=== Section Start ===
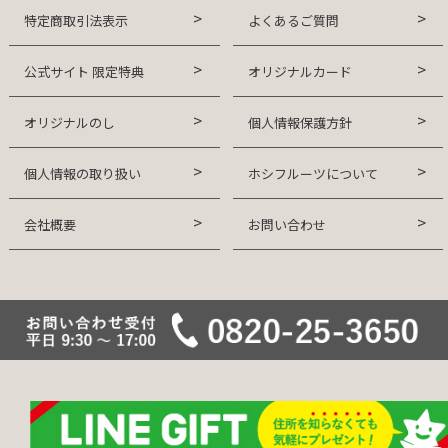
特定商取引法表示
よくあるご質問
公式サイト 限定特典
オリジナルカード
オリジナルのし
個人情報保護方針
個人情報の取り扱い
ホシフルーツについて
会社概要
お問い合わせ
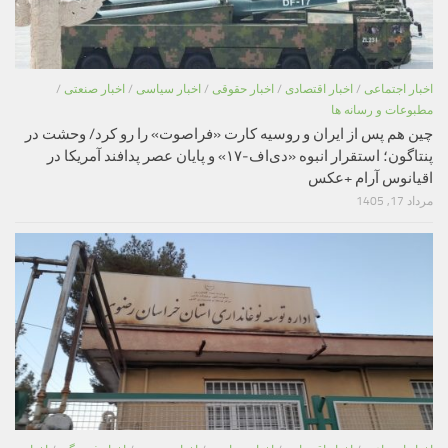
اخبار اجتماعی
/
اخبار اقتصادی
/
اخبار حقوقی
/
اخبار سیاسی
/
اخبار صنعتی
/
مطبوعات و رسانه ها
چین هم پس از ایران و روسیه کارت «فراصوت» را رو کرد/ وحشت در
پنتاگون؛ استقرار انبوه «دی‌اف‑۱۷» و پایان عصر پدافند آمریکا در
اقیانوس آرام +عکس
مرداد 17, 1405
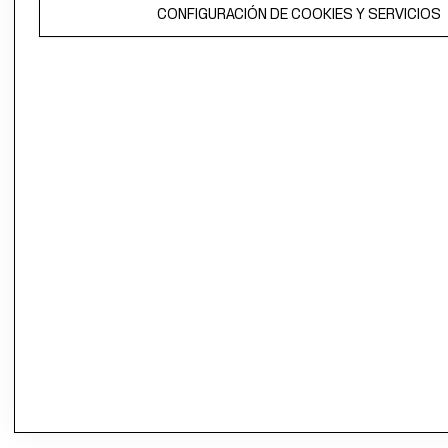
CONFIGURACIÓN DE COOKIES Y SERVICIOS
propiedad de H&M Hennes & Mauritz AB.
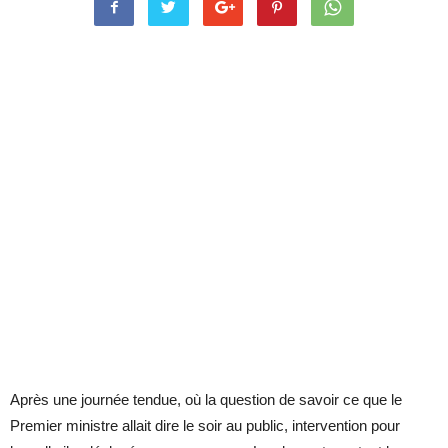
Après une journée tendue, où la question de savoir ce que le
Premier ministre allait dire le soir au public, intervention pour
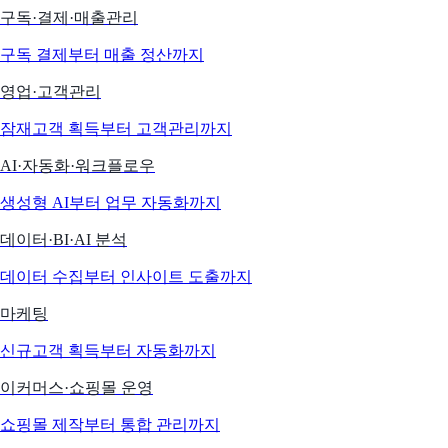
구독·결제·매출관리
구독 결제부터 매출 정산까지
영업·고객관리
잠재고객 획득부터 고객관리까지
AI·자동화·워크플로우
생성형 AI부터 업무 자동화까지
데이터·BI·AI 분석
데이터 수집부터 인사이트 도출까지
마케팅
신규고객 획득부터 자동화까지
이커머스·쇼핑몰 운영
쇼핑몰 제작부터 통합 관리까지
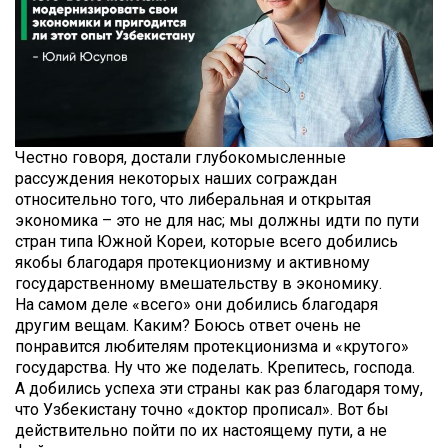
Честно говоря, достали глубокомысленные
рассуждения некоторых наших сограждан
относительно того, что либеральная и открытая
экономика – это не для нас; мы должны идти по пути
стран типа Южной Кореи, которые всего добились
якобы благодаря протекционизму и активному
государственному вмешательству в экономику.
На самом деле «всего» они добились благодаря
другим вещам. Каким? Боюсь ответ очень не
понравится любителям протекционизма и «крутого»
государства. Ну что же поделать. Крепитесь, господа.
А добились успеха эти страны как раз благодаря тому,
что Узбекистану точно «доктор прописал». Вот бы
действительно пойти по их настоящему пути, а не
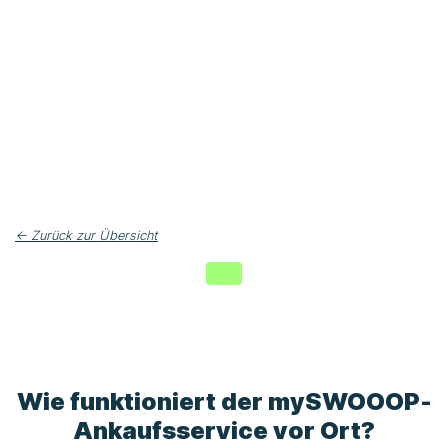
← Zurück zur Übersicht
Wie funktioniert der
mySWOOOP
-
Ankaufsservice vor Ort?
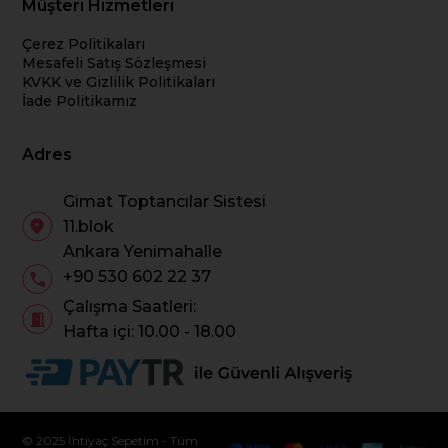
Müşteri Hizmetleri
Çerez Politikaları
Mesafeli Satış Sözleşmesi
KVKK ve Gizlilik Politikaları
İade Politikamız
Adres
Gimat Toptancılar Sistesi
11.blok
Ankara Yenimahalle
+90 530 602 22 37
Çalışma Saatleri:
Hafta içi: 10.00 - 18.00
© 2025 İhtiyaç Sepetim - Tüm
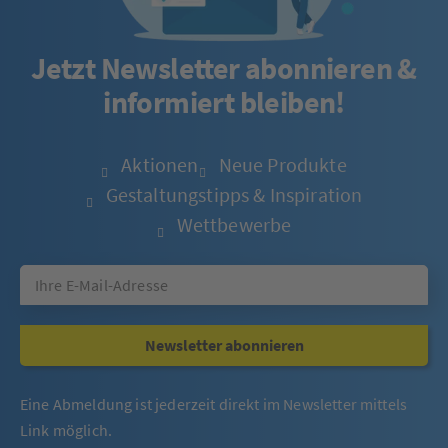
Jetzt Newsletter abonnieren &
informiert bleiben!
Aktionen
Neue Produkte
Gestaltungstipps & Inspiration
Wettbewerbe
Newsletter abonnieren
Eine Abmeldung ist jederzeit direkt im Newsletter mittels
Link möglich.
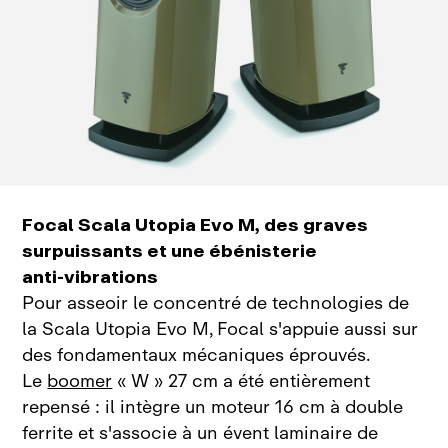
Focal Scala Utopia Evo M, des graves
surpuissants et une ébénisterie
anti‑vibrations
Pour asseoir le concentré de technologies de
la Scala Utopia Evo M, Focal s'appuie aussi sur
des fondamentaux mécaniques éprouvés
.
Le
boomer
« W » 27 cm a été entièrement
repensé : il intègre un moteur 16 cm à double
ferrite et s'associe à un évent laminaire de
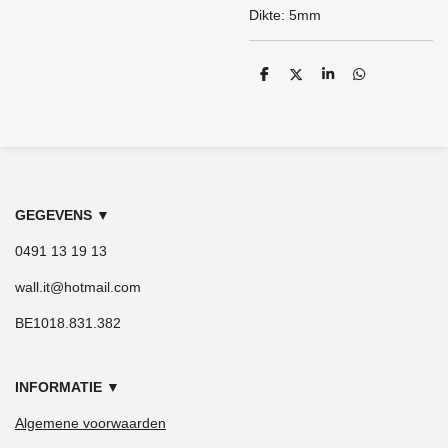
Dikte: 5mm
D
D
S
D
e
e
h
e
l
e
a
l
e
l
r
e
n
e
n
GEGEVENS
▼
0491 13 19 13
wall.it@hotmail.com
BE1018.831.382
INFORMATIE
▼
Algemene voorwaarden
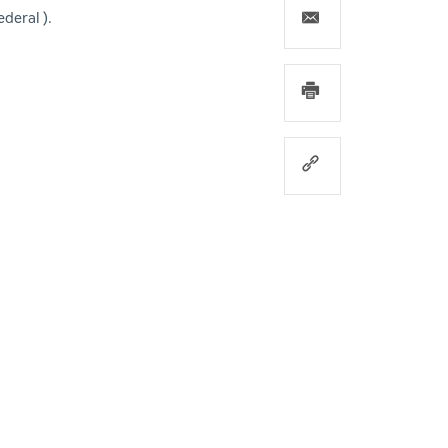
ederal
).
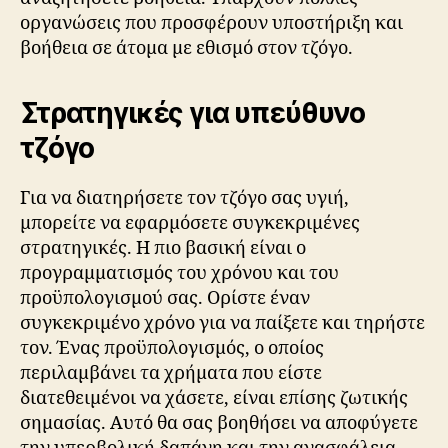
οργανώσεις που προσφέρουν υποστήριξη και
βοήθεια σε άτομα με εθισμό στον τζόγο.
Στρατηγικές για υπεύθυνο
τζόγο
Για να διατηρήσετε τον τζόγο σας υγιή,
μπορείτε να εφαρμόσετε συγκεκριμένες
στρατηγικές. Η πιο βασική είναι ο
προγραμματισμός του χρόνου και του
προϋπολογισμού σας. Ορίστε έναν
συγκεκριμένο χρόνο για να παίξετε και τηρήστε
τον. Ένας προϋπολογισμός, ο οποίος
περιλαμβάνει τα χρήματα που είστε
διατεθειμένοι να χάσετε, είναι επίσης ζωτικής
σημασίας. Αυτό θα σας βοηθήσει να αποφύγετε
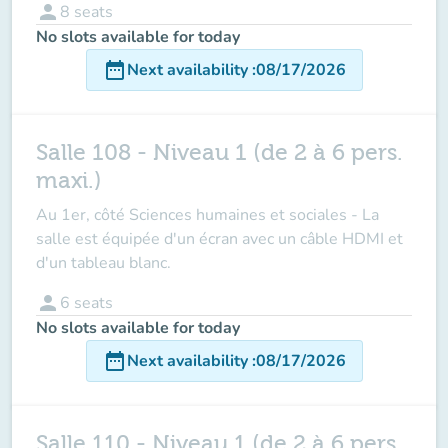
person
8
seats
No slots available for today
date_range
Next availability
:
08/17/2026
Salle 108 - Niveau 1 (de 2 à 6 pers.
maxi.)
Au 1er, côté Sciences humaines et sociales - La
salle est équipée d'un écran avec un câble HDMI et
d'un tableau blanc.
person
6
seats
No slots available for today
date_range
Next availability
:
08/17/2026
Salle 110 - Niveau 1 (de 2 à 6 pers.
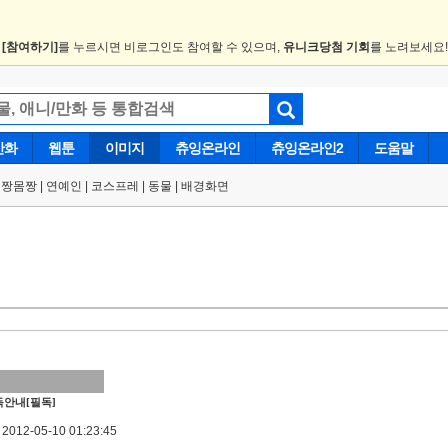
.
[참여하기]
를 누르시면 비로그인도 참여할 수 있으며,
유니크당첨 기회
를 노려보세요
만화
웹툰
이미지
츄잉온라인
츄잉온라인2
도움말
얼짱몸짱
|
연예인
|
코스프레
|
동물
|
배경화면
안내[필독]
012-05-10 01:23:45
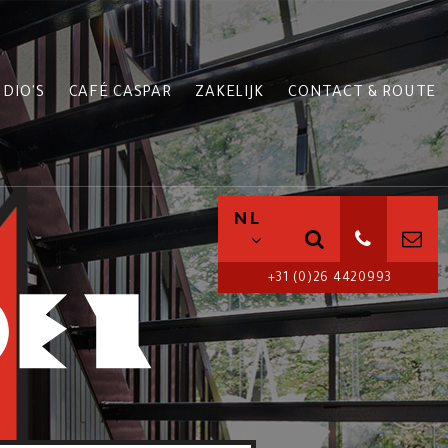
DIO'S
CAFÉ CASPAR
ZAKELIJK
CONTACT & ROUTE
NL
+31 (0)26 4420993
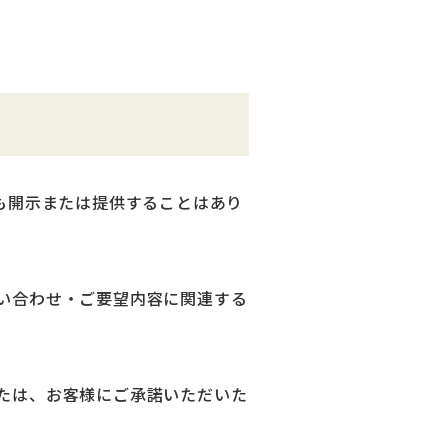
も開示または提供することはあり
い合わせ・ご要望内容に関連する
たは、お客様にご承諾いただいた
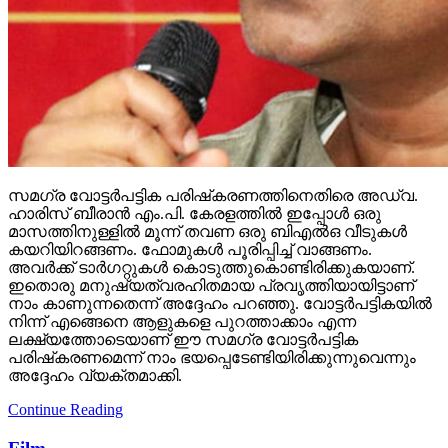
സമഗ്ര വോട്ടര്‍പട്ടിക പരിഷ്‌കരണത്തിനെതിരെ അഡ്വ.
ഹാരിസ് ബീരാന്‍ എം.പി. കേരളത്തില്‍ ഇപ്പോള്‍ ഒരു
മാസത്തിനുള്ളില്‍ മൂന്ന് തവണ ഒരു ബിഎല്‍ഒ വീടുകള്‍
കയറിയിറങ്ങണം. ഫോമുകള്‍ പൂരിപ്പിച്ച് വാങ്ങണം.
അവര്‍ക്ക് ടാര്‍ഗറ്റുകള്‍ കൊടുത്തുകൊണ്ടിരിക്കുകയാണ്.
ഇതൊരു മനുഷ്യത്വരഹിതമായ പ്രവൃത്തിയായിട്ടാണ്
നാം കാണുന്നതെന്ന് അദ്ദേഹം പറഞ്ഞു. വോട്ടര്‍പട്ടികയില്‍
നിന്ന് എങ്ങെനെ ആളുകളെ പുറത്താക്കാം എന്ന
ലക്ഷ്യത്തോടെയാണ് ഈ സമഗ്ര വോട്ടര്‍പട്ടിക
പരിഷ്‌കരണമെന്ന് നാം ഭയപ്പെടേണ്ടിയിരിക്കുന്നുവെന്നും
അദ്ദേഹം വ്യക്തമാക്കി.
Continue Reading
Film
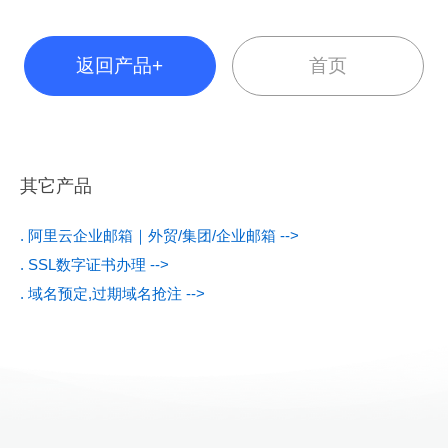
返回产品+
首页
其它产品
. 阿里云企业邮箱｜外贸/集团/企业邮箱 -->
. SSL数字证书办理 -->
. 域名预定,过期域名抢注 -->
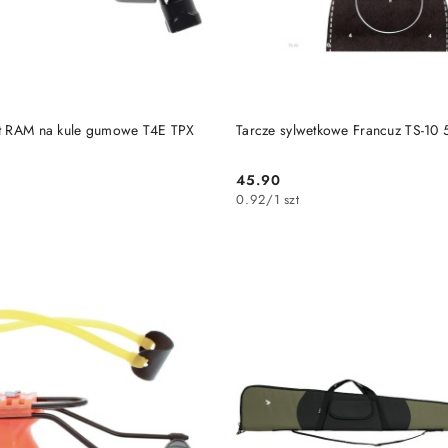
DO KOSZYKA
DO KOSZYKA
et RAM na kule gumowe T4E TPX
Tarcze sylwetkowe Francuz TS-10 
45.90
Cena:
0.92
/
1 szt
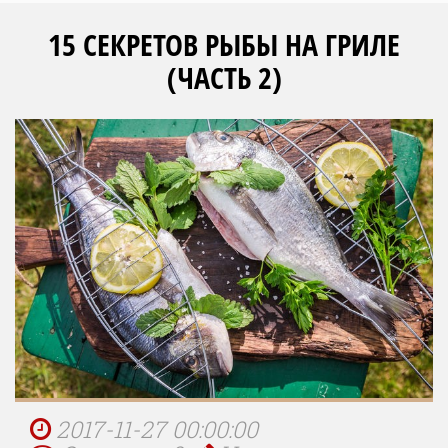
15 СЕКРЕТОВ РЫБЫ НА ГРИЛЕ
(ЧАСТЬ 2)
2017-11-27 00:00:00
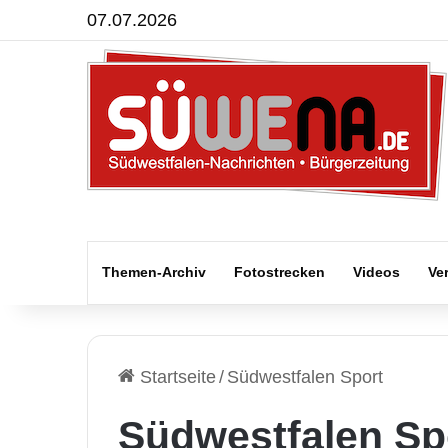
07.07.2026
Themen-Archiv
Fotostrecken
Videos
Ve
Startseite
/
Südwestfalen Sport
Südwestfalen Sp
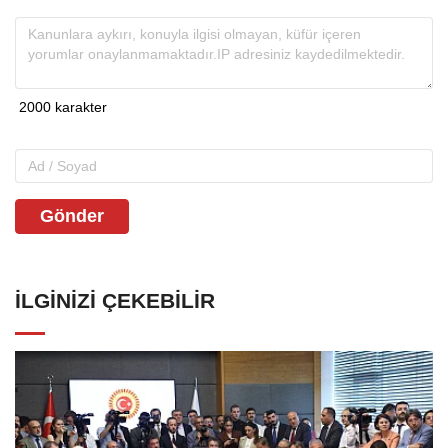
Gönder
İLGINIZI ÇEKEBILIR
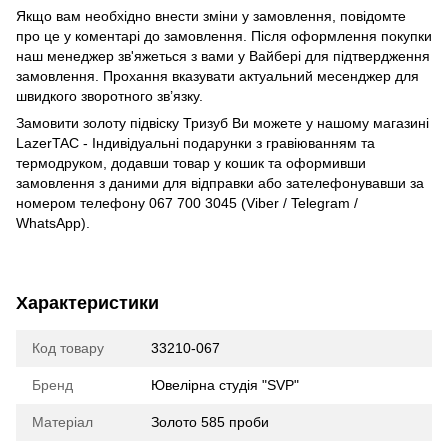
Якщо вам необхідно внести зміни у замовлення, повідомте
про це у коментарі до замовлення. Після оформлення покупки
наш менеджер зв'яжеться з вами у Вайбері для підтвердження
замовлення. Прохання вказувати актуальний месенджер для
швидкого зворотного зв’язку.
Замовити золоту підвіску Тризуб Ви можете у нашому магазині
LazerTAC - Індивідуальні подарунки з гравіюванням та
термодруком, додавши товар у кошик та оформивши
замовлення з даними для відправки або зателефонувавши за
номером телефону 067 700 3045 (Viber / Telegram /
WhatsApp).
Характеристики
Код товару
33210-067
Бренд
Ювелірна студія "SVP"
Матеріал
Золото 585 проби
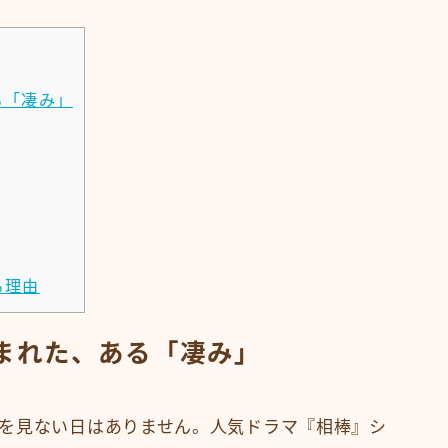
る「凄み」
る理由
まれた、ある「凄み」
を見ない日はありません。人気ドラマ『相棒』シ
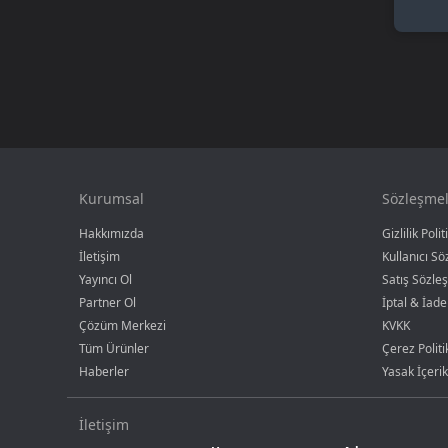
Kurumsal
Sözleşmel
Hakkımızda
Gizlilik Polit
İletişim
Kullanıcı S
Yayıncı Ol
Satış Sözle
Partner Ol
İptal & İade
Çözüm Merkezi
KVKK
Tüm Ürünler
Çerez Politi
Haberler
Yasak İçerik
İletişim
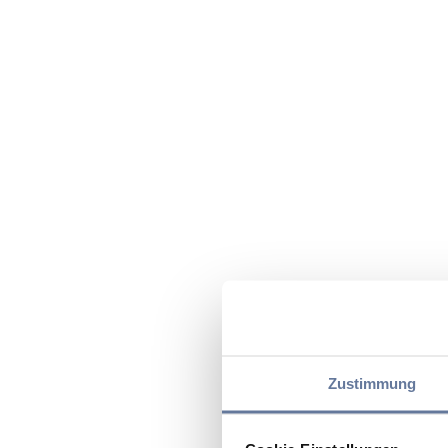
Zustimmung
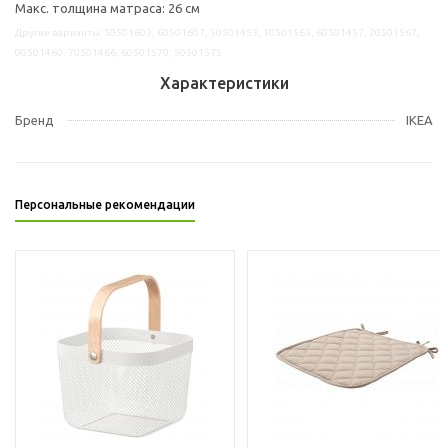
Макс. толщина матраса: 26 см
Другие варианты: 50501603, 60501607, 50501453, 10501563, 60501457, 20501567,
00501460, 70501466, 60501570, 50501575
Характеристики
Бренд
IKEA
Персональные рекомендации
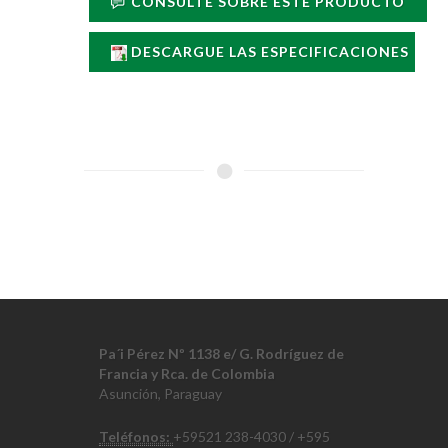
CONSULTE SOBRE ESTE PRODUCTO
DESCARGUE LAS ESPECIFICACIONES
Pa´i Pérez Nº 1138 e/ G. Rodríguez de
Francia y Rca. de Colombia
Asunción, Paraguay
Teléfonos:
+59521 238-4030 / +595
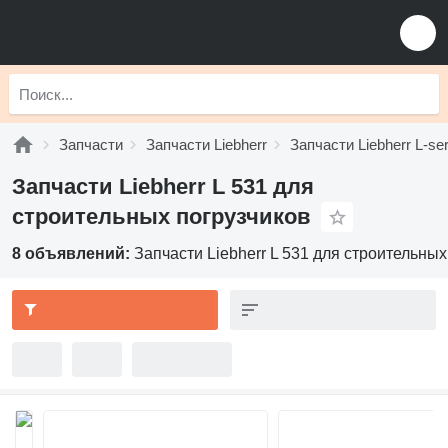
Запчасти
Запчасти Liebherr
Запчасти Liebherr L-ser
Запчасти Liebherr L 531 для
строительных погрузчиков
8 объявлений:
Запчасти Liebherr L 531 для строительных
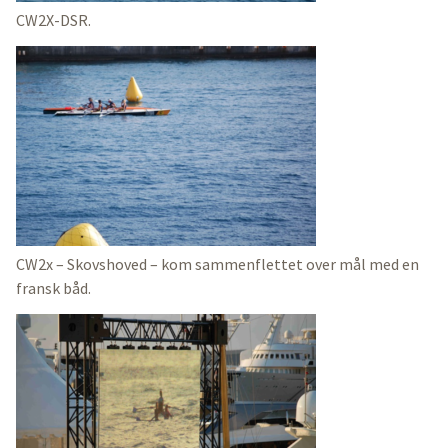
CW2X-DSR.
CW2x – Skovshoved – kom sammenflettet over mål med en
fransk båd.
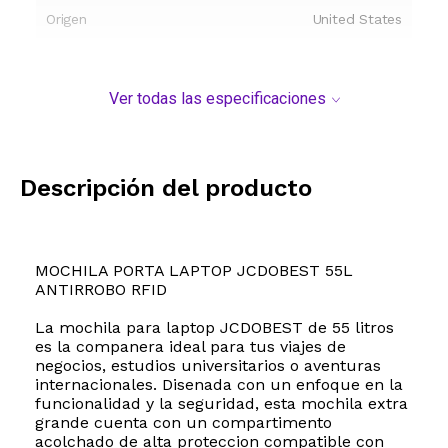
Origen
United States
Ver todas las especificaciones
Descripción del producto
MOCHILA PORTA LAPTOP JCDOBEST 55L
ANTIRROBO RFID
La mochila para laptop JCDOBEST de 55 litros
es la companera ideal para tus viajes de
negocios, estudios universitarios o aventuras
internacionales. Disenada con un enfoque en la
funcionalidad y la seguridad, esta mochila extra
grande cuenta con un compartimento
acolchado de alta proteccion compatible con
=== Section End ===
Can you retype the lines from the records, starting at the line containing "οργανώσεις που προσφέρουν υποστήριξη και" and ending at the line containing "προγραμματισμός του χρόνου και του", both of those lines included?

Solution —
οργανώσεις που προσφέρουν υποστήριξη και
βοήθεια σε άτομα με εθισμό στον τζόγο.
Στρατηγικές για υπεύθυνο
τζόγο
Για να διατηρήσετε τον τζόγο σας υγιή,
μπορείτε να εφαρμόσετε συγκεκριμένες
στρατηγικές. Η πιο βασική είναι ο
προγραμματισμός του χρόνου και του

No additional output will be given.